After the eerily quiet detail on the first floor, it’s invigorating to see so much action, both depicted and implied – what Gnoli called the “decoration”. In many of his imaginative designs, people are crammed into every nook and cranny. In one of his illustrations for Richard Austin Smith’s article “Cape Canaveral, Industry’s Trial by Fire” (Fortune, June 6, 1962), reporters and cameramen are crammed into a field in anticipation of a rocket launch. In a design for Waverley Root’s The cuisine of Italy (New York, 1968), it depicts a bustling market in ancient Rome.
People are also at the forefront in the theatrical designs of Gnoli. As he constructs an inspired world for the actors on stage, he is also concerned with the viewer – off-stage humanity, much like off-stage humanity in his paintings – as evidenced by his drawings of onlookers. ‘Apollo Theater (1962) and in his set design model for The Lily of Toledo Ballet (vs. 1957-1958), an arena where the audience is more captivating than the venue. As the artist wrote in a letter to Ted Riley, “an audience may not be necessary for the introspective mystic, but it is vital for the magician, the wonder-maker.”
With his stage designs and illustrations as a starting point, the road to his final destination – if Gnoli paintings can be called that – becomes clear. While the subject of the fresco The tavern (1963) is similar to his narrative illustrations, it has the grain, achieved by mixing paint (oil, tempera, acrylic) with glue and sand, which became a defining element of his pictorial practice. Additionally, the artist’s “bestiary” illustrations draw on some of the objects he has painted, embellishing them with fantastical beasts: a whining rhino napping in an elevator, for example, and a snail lounging on a sofa.
Returning to the first part of the show – which is the only way out – brings a new appreciation for the blend of distance and intimacy, the interplay between fantasy and reality, that embodies Gnoli’s work. At its core, his art draws the viewer’s attention to the sensuality and carnal theater of everyday life. And in this way, it does not perfectly match a particular style. While his paintings can be understood in relation to Pop art, he only crossed paths with the movement rather than seeking a home in it. Likewise with the other labels often applied to his work, from minimalism to hyperrealism, from abstraction to surrealism – he learned but never fully assimilated these artistic languages.

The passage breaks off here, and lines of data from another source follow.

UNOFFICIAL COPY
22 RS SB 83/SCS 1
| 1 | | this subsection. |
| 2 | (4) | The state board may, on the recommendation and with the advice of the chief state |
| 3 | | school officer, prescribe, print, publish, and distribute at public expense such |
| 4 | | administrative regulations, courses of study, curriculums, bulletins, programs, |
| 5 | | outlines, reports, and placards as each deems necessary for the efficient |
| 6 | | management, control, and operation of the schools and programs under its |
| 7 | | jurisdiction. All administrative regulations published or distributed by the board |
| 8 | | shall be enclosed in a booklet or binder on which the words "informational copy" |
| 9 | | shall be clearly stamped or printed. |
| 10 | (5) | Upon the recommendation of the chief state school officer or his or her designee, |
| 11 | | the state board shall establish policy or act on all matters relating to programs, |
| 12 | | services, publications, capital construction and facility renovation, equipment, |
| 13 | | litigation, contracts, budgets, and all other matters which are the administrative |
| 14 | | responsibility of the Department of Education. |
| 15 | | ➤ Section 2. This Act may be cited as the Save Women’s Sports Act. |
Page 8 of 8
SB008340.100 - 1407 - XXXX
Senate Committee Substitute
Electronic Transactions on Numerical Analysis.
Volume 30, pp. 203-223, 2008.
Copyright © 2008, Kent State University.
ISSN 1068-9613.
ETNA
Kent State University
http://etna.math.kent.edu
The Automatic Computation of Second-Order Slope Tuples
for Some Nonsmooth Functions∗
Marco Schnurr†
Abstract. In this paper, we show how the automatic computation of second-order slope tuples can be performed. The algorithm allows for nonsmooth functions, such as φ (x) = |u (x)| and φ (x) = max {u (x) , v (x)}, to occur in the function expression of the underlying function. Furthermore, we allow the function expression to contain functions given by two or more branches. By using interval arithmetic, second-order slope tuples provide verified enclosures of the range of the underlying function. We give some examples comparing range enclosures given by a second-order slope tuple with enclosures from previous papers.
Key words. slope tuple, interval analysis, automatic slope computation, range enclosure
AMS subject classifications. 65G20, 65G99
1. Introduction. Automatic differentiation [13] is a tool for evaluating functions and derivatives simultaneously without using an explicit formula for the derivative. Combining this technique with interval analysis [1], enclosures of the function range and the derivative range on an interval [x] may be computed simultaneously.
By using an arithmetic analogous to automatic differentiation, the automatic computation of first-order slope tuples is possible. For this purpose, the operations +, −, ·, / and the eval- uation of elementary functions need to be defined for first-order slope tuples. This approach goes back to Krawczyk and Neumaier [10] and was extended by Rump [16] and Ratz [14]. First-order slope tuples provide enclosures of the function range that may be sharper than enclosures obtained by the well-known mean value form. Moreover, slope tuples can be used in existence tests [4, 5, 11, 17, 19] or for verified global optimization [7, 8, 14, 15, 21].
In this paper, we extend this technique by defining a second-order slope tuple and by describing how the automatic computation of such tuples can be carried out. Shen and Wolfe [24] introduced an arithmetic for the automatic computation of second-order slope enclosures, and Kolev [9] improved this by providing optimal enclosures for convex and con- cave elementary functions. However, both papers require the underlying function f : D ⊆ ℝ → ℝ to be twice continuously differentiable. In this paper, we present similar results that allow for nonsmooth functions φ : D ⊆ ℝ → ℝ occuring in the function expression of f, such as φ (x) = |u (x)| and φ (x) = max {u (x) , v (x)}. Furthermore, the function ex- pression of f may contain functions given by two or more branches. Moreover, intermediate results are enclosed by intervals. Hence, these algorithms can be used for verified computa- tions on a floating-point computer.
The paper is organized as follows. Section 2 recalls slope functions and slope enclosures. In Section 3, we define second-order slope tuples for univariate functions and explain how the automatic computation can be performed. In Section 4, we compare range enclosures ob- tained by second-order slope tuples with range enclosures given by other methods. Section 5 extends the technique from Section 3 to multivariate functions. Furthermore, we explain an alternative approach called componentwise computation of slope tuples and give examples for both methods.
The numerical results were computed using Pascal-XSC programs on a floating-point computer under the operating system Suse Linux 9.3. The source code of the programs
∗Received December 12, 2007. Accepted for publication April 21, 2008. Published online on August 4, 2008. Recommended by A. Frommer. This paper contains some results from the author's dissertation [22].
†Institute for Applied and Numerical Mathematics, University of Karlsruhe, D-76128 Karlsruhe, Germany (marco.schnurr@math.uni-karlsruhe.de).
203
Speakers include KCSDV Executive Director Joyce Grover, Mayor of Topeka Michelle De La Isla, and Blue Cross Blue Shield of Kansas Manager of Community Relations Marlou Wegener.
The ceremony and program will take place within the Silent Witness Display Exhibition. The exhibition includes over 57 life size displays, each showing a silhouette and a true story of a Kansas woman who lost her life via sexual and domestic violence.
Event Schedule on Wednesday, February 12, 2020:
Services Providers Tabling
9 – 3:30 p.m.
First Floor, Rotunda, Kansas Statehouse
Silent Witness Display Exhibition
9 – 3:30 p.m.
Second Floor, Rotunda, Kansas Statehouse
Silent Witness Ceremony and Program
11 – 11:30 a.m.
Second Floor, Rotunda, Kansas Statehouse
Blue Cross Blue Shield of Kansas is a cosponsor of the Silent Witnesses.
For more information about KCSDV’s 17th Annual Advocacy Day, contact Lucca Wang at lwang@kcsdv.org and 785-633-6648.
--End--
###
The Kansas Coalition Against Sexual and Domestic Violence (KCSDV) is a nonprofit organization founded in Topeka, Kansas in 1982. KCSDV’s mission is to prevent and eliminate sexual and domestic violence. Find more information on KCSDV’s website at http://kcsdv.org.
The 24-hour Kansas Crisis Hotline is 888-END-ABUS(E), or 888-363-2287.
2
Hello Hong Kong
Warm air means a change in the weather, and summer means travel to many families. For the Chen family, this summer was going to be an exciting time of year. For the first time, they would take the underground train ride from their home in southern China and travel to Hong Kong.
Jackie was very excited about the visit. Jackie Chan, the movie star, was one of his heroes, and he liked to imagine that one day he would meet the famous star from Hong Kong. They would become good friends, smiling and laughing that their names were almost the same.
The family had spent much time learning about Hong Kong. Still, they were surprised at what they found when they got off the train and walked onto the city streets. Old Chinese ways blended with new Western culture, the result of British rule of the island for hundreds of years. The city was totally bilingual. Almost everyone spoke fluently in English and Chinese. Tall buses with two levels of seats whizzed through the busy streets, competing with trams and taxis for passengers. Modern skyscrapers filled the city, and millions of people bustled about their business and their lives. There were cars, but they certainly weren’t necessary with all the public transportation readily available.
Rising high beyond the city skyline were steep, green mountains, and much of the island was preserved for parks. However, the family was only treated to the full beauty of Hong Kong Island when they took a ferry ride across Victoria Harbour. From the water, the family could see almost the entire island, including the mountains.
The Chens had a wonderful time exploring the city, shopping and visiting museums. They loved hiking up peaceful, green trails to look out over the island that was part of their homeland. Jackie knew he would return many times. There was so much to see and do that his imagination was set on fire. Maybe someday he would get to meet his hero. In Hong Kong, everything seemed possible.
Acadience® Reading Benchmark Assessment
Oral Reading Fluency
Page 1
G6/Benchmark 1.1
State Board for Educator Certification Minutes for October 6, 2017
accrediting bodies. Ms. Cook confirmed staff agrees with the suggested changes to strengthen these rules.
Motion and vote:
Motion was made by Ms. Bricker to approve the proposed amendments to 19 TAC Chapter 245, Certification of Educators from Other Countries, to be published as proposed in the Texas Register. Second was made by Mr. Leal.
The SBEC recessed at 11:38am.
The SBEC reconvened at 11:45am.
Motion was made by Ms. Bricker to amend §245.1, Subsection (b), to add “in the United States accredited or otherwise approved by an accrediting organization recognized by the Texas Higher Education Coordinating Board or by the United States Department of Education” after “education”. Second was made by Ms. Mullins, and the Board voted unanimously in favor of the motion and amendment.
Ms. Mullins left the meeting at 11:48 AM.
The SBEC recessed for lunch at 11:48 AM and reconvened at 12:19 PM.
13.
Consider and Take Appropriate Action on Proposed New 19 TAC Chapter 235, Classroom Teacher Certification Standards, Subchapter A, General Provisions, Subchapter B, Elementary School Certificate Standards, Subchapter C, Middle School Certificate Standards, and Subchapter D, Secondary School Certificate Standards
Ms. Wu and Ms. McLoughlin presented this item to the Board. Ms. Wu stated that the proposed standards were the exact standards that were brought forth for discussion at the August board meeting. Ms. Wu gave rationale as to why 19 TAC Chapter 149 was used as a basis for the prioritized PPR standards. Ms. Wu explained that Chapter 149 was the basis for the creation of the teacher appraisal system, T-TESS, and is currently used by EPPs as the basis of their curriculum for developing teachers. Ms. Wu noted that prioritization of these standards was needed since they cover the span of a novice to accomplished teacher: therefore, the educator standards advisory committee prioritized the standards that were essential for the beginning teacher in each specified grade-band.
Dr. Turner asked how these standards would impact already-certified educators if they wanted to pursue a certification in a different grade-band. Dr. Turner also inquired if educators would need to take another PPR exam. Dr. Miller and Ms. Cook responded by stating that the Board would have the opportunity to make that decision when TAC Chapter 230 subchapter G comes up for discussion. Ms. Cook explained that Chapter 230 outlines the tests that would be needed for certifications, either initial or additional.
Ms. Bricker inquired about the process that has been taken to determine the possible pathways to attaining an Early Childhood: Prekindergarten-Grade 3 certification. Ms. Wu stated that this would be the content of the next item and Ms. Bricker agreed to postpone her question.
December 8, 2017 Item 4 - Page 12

As Gnoli himself explained in an interview with JeanLuc Daval for The Journal of Geneva, “My themes come from the world around me, from familiar situations, from everyday life; because I never actively intervene against the object, I experience the magic of its presence. Unlike Pop’s celebration of consumer culture, his paintings illuminate the objects in question. And though they can border on abstraction – it’s easy to become so engrossed in a dot, a pattern or even a color that you almost forget what you’re looking at – his paintings revere the mundane, which is charged with a force vital just out of sight.
‘Domenico Gnoli’ is at the Fondazione Prada, Milan, until February 27, 2022.